6. Write your own workflows - EoS example#

Learning Objectives

In this section we will look at how you can write your own workflows.

We will also introduce the concepts of calcfunctions, workfunctions, and workchains, and how to use them to write a simple workflow for computing an Equation of State (EoS).

Lets look at a representative example of a workflow; a simple calculation of the Equation of State (EoS) of a crystal structure.

An equation of state consists of calculating the total energy (E) as a function of the unit cell volume (V).

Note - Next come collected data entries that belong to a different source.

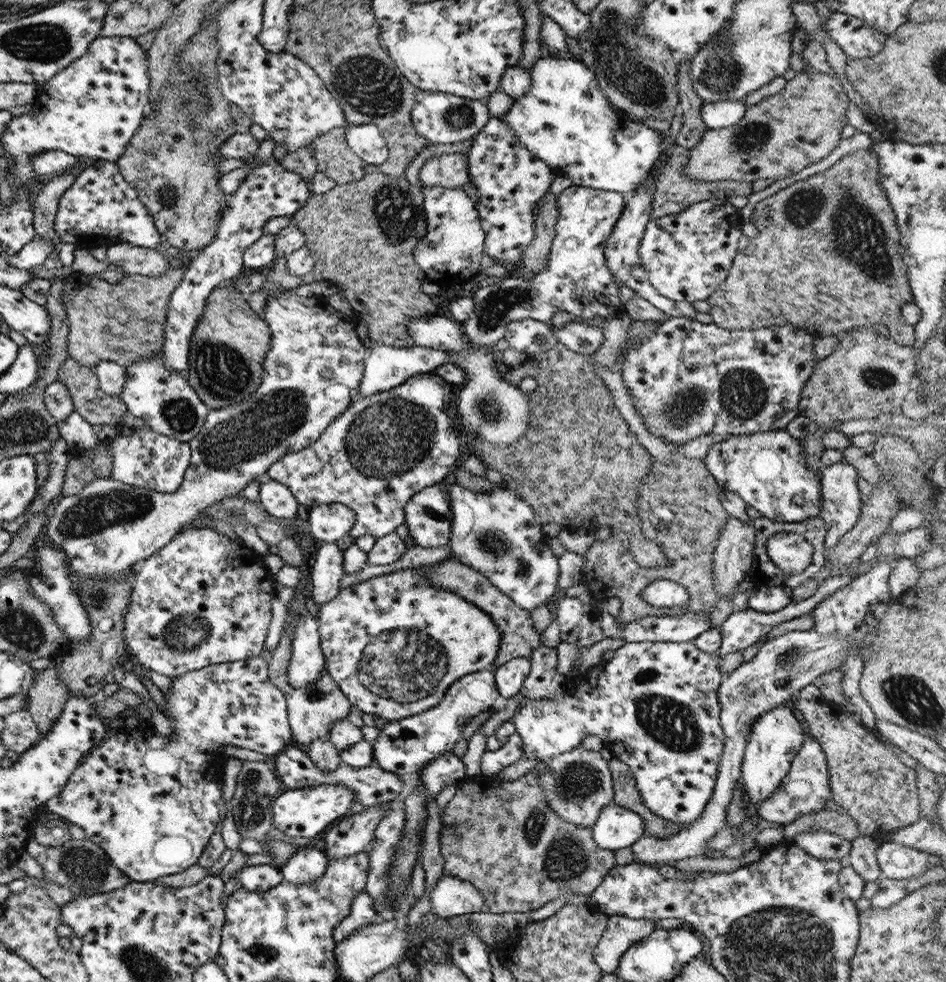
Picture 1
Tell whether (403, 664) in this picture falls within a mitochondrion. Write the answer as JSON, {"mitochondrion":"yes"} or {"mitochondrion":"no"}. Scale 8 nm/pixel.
{"mitochondrion":"yes"}

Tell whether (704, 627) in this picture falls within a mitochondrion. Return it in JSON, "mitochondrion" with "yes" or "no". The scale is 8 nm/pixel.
{"mitochondrion":"no"}

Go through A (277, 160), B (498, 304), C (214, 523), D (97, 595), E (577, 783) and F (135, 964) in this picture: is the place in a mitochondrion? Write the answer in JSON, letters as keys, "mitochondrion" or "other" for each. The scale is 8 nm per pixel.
{"A":"other","B":"mitochondrion","C":"other","D":"mitochondrion","E":"mitochondrion","F":"mitochondrion"}

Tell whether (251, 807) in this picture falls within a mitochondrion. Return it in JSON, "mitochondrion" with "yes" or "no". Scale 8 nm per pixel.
{"mitochondrion":"yes"}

For this we need to relax the structure at a number of different volumes, and then analyse the results.

Hide cell content
from local_module import load_temp_profile

data = load_temp_profile(name="workflow", add_computer=True, add_pw_code=True, add_sssp=True, add_structure_si=True)
data
AiiDALoaded(profile=Profile<uuid='6238b3e2b84e4fb1ba26912a656ca425' name='workflow'>, computer=<Computer: local_direct (localhost), pk: 1>, code=<Code: Remote code 'pw.x' on local_direct, pk: 1, uuid: ec4b5510-29d4-484f-ac04-b55d0bde8df0>, pseudos=SsspFamily<1>, structure=<StructureData: uuid: 7c33f04c-63d7-44bc-ac86-221486e25cd8 (pk: 87)>, cpu_count=1, workdir=PosixPath('/home/docs/checkouts/readthedocs.org/user_builds/aiida-qe-demo/checkouts/latest/tutorial/local_module/_aiida_workdir/workflow'), pwx_path=PosixPath('/home/docs/checkouts/readthedocs.org/user_builds/aiida-qe-demo/conda/latest/bin/pw.x'))

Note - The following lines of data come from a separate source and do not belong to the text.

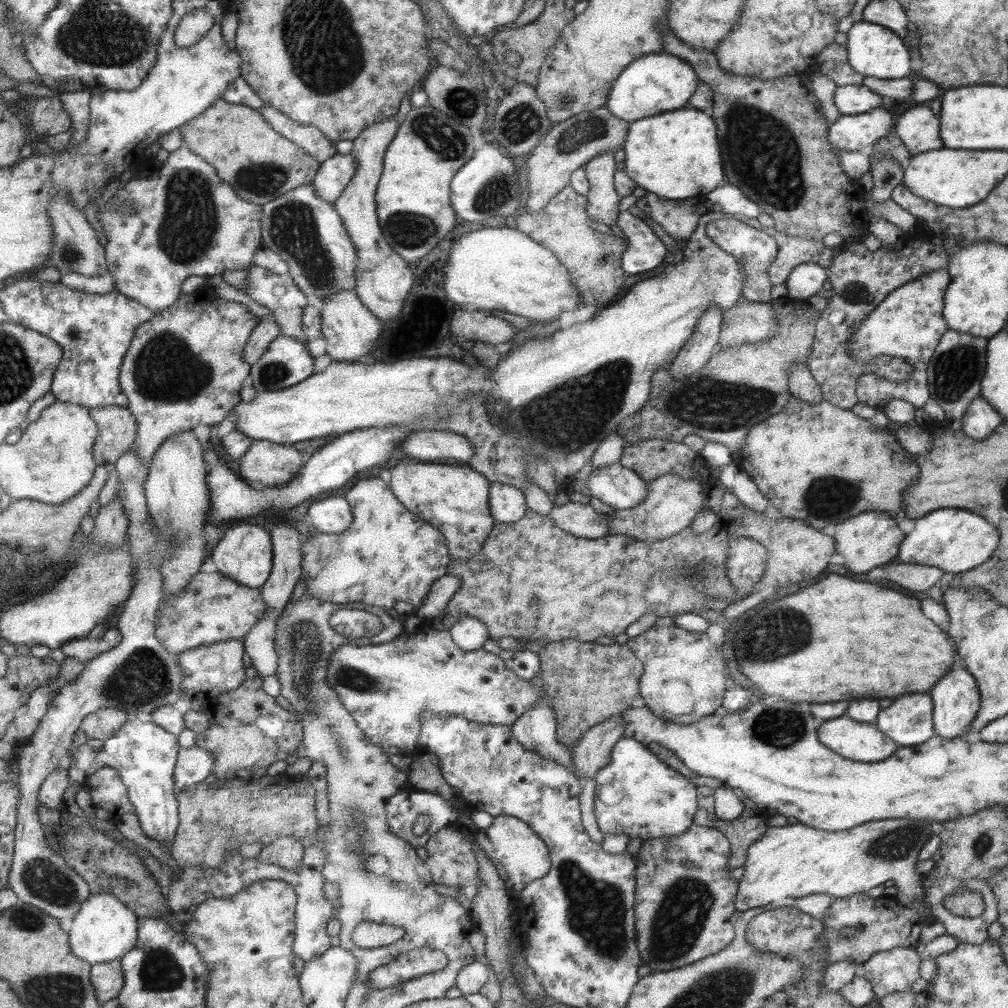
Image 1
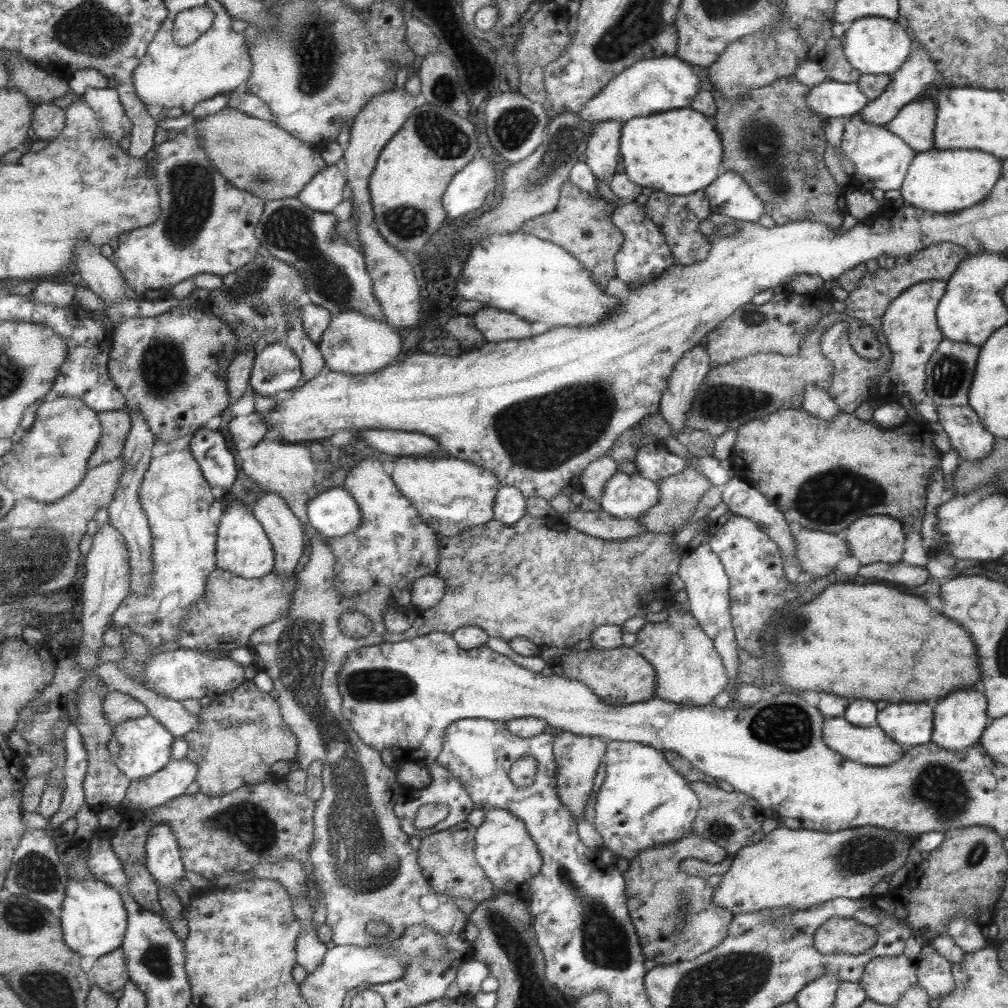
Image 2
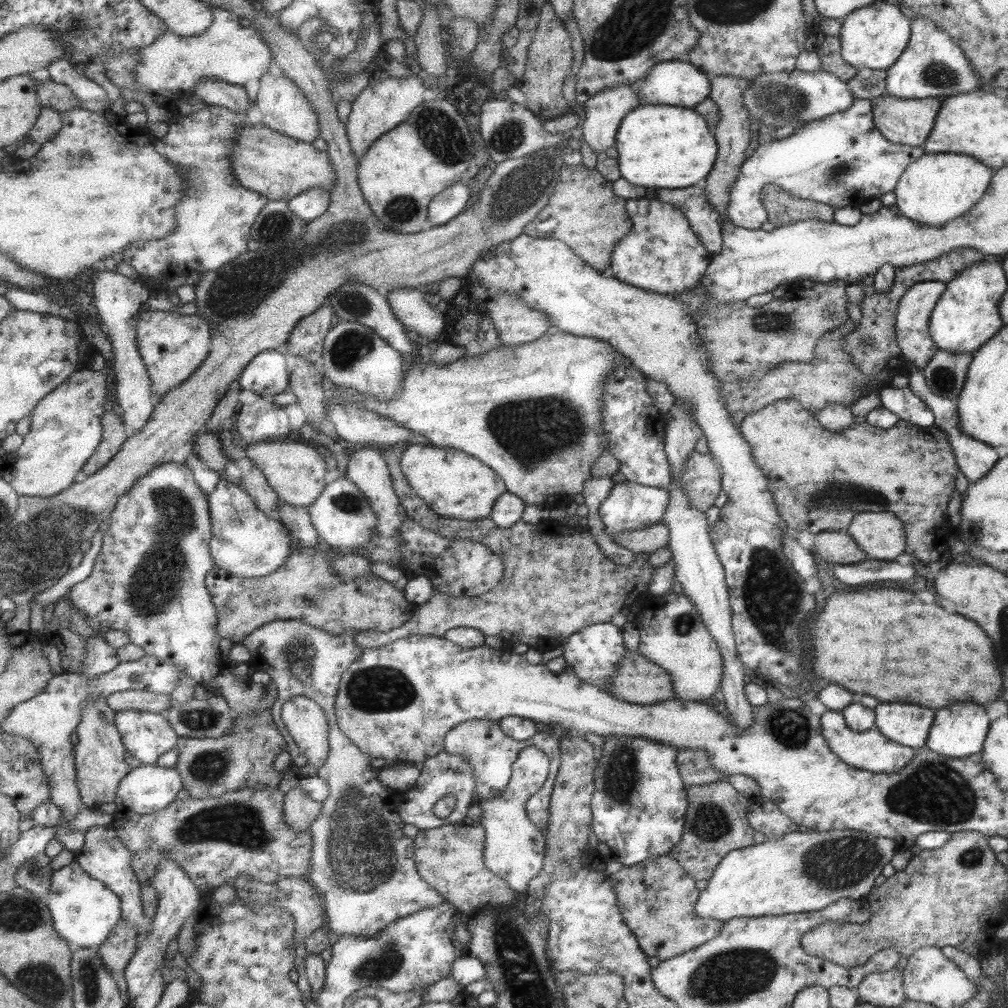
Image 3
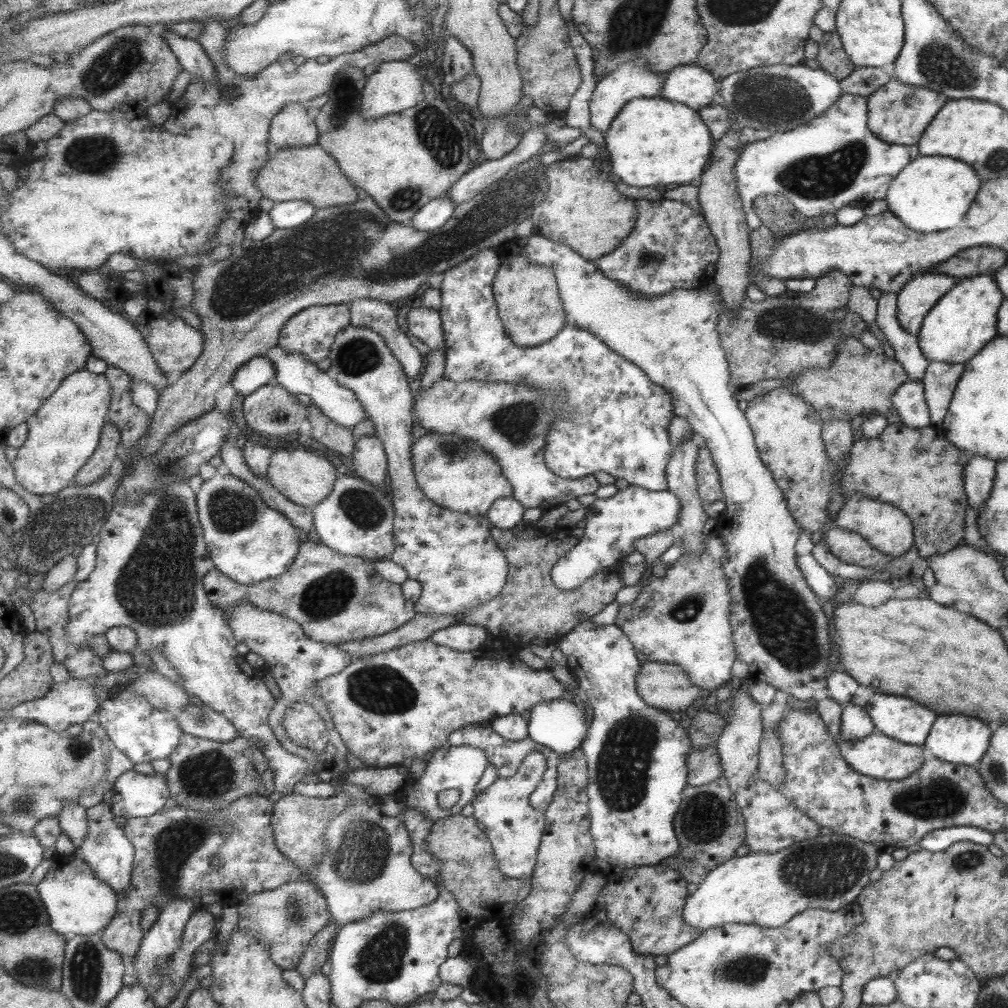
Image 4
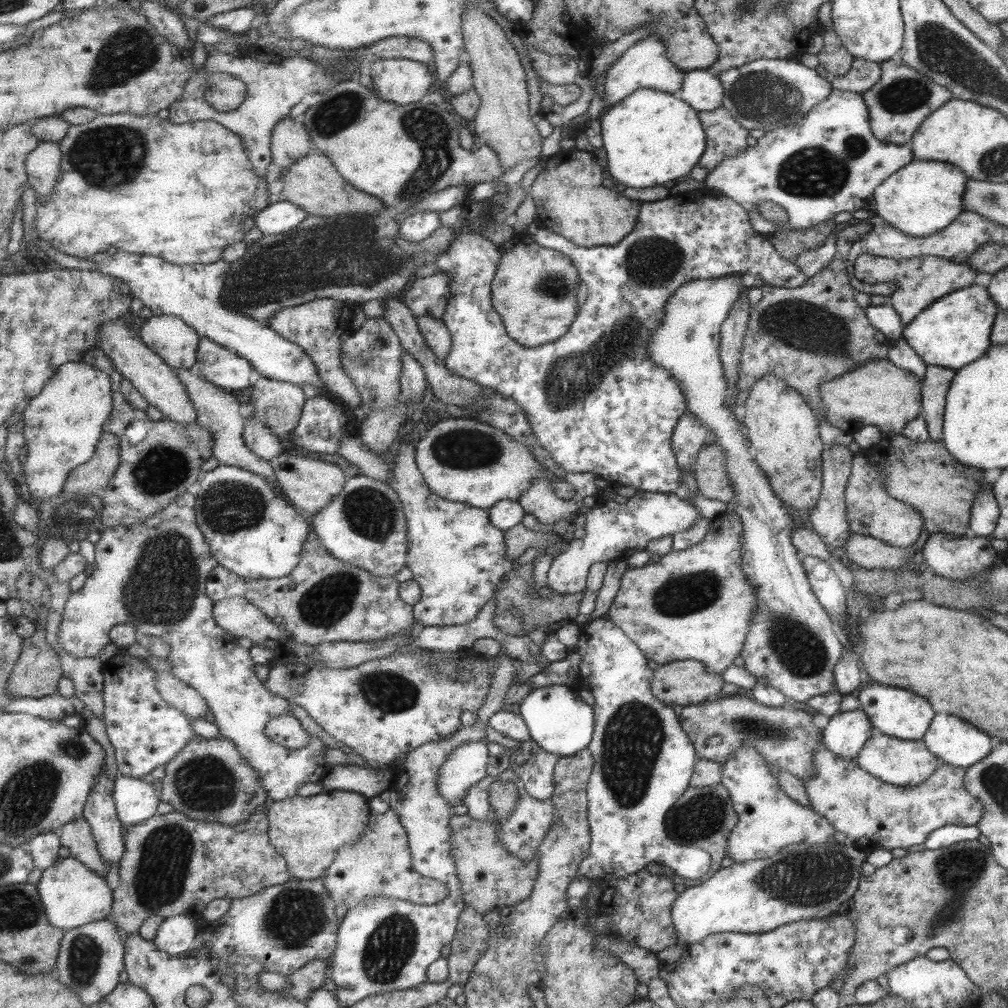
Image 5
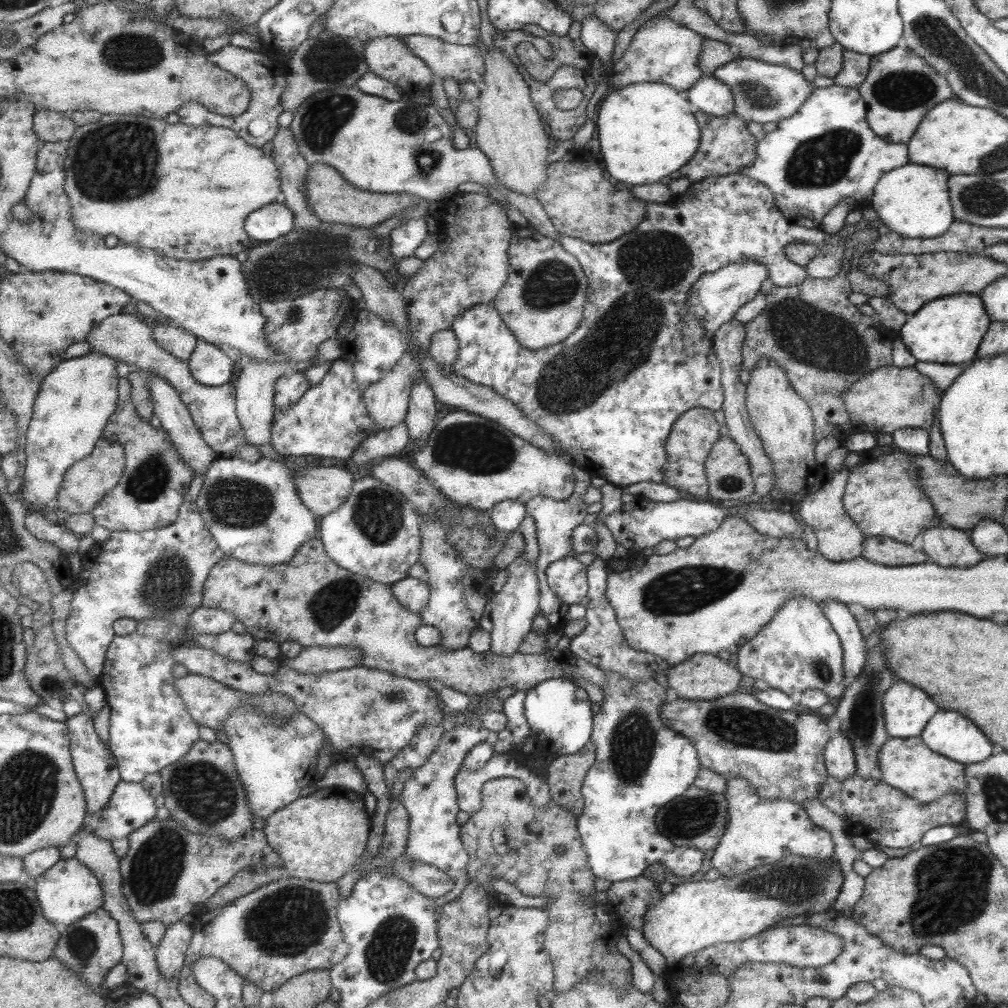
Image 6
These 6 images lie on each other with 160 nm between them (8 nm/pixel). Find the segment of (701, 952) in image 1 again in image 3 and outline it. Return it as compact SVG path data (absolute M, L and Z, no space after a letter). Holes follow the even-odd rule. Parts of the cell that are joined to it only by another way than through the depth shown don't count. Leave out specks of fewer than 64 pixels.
M668 854L647 858L633 866L623 866L617 872L610 874L612 889L617 895L617 905L622 921L633 931L638 939L638 946L660 961L683 954L689 949L697 949L704 942L710 941L721 930L721 920L712 918L699 918L694 908L700 893L695 889L694 879L682 869L682 866Z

6.1. Parametrizing the input structure volume#

In the previous section on Generating and managing inputs we saw how AiiDA can interface with ASE. We can use this to write a simple function for generating a set of input structures.

from aiida import engine, orm

@engine.calcfunction
def rescale(structure: orm.StructureData, scale: orm.Float) -> orm.StructureData:
    """Rescale a structure's unit cell."""
    from aiida.orm import StructureData

    ase_structure = structure.get_ase()
    scale_value = scale.value

    new_cell = ase_structure.get_cell() * scale_value
    ase_structure.set_cell(new_cell, scale_atoms=True)

    return StructureData(ase=ase_structure)

Note the @engine.calcfunction function decorator. This is a special decorator that tells AiiDA that this function should be treated as a calculation node in the provenance graph.

Now when we run this function, we will store the output structure in the profile, but also their link to the original input structure.

for factor in (0.99, 1.0, 1.01):
    rescale(data.structure, orm.Float(factor))
from aiida.tools.visualization import Graph

graph = Graph(graph_attr={"rankdir": "LR", "size": "8!,8!"})
graph.recurse_descendants(
    data.structure, depth=2, annotate_links="both", include_process_inputs=True
)
graph.graphviz
_images/d1e1923d956441b3a09f2700adf0995a2b7e9372812b01929036b4ce451c9f63.svg

6.2. What’s the difference between a workflow and a calculation?#

In the calcfunction example above, we saw that we can use the @engine.calcfunction decorator to tell AiiDA that a function should be treated as a calculation node in the provenance graph. A calculation is process which takes some data inputs, and produces some data outputs, i.e. it is a creator of data and can only have one step.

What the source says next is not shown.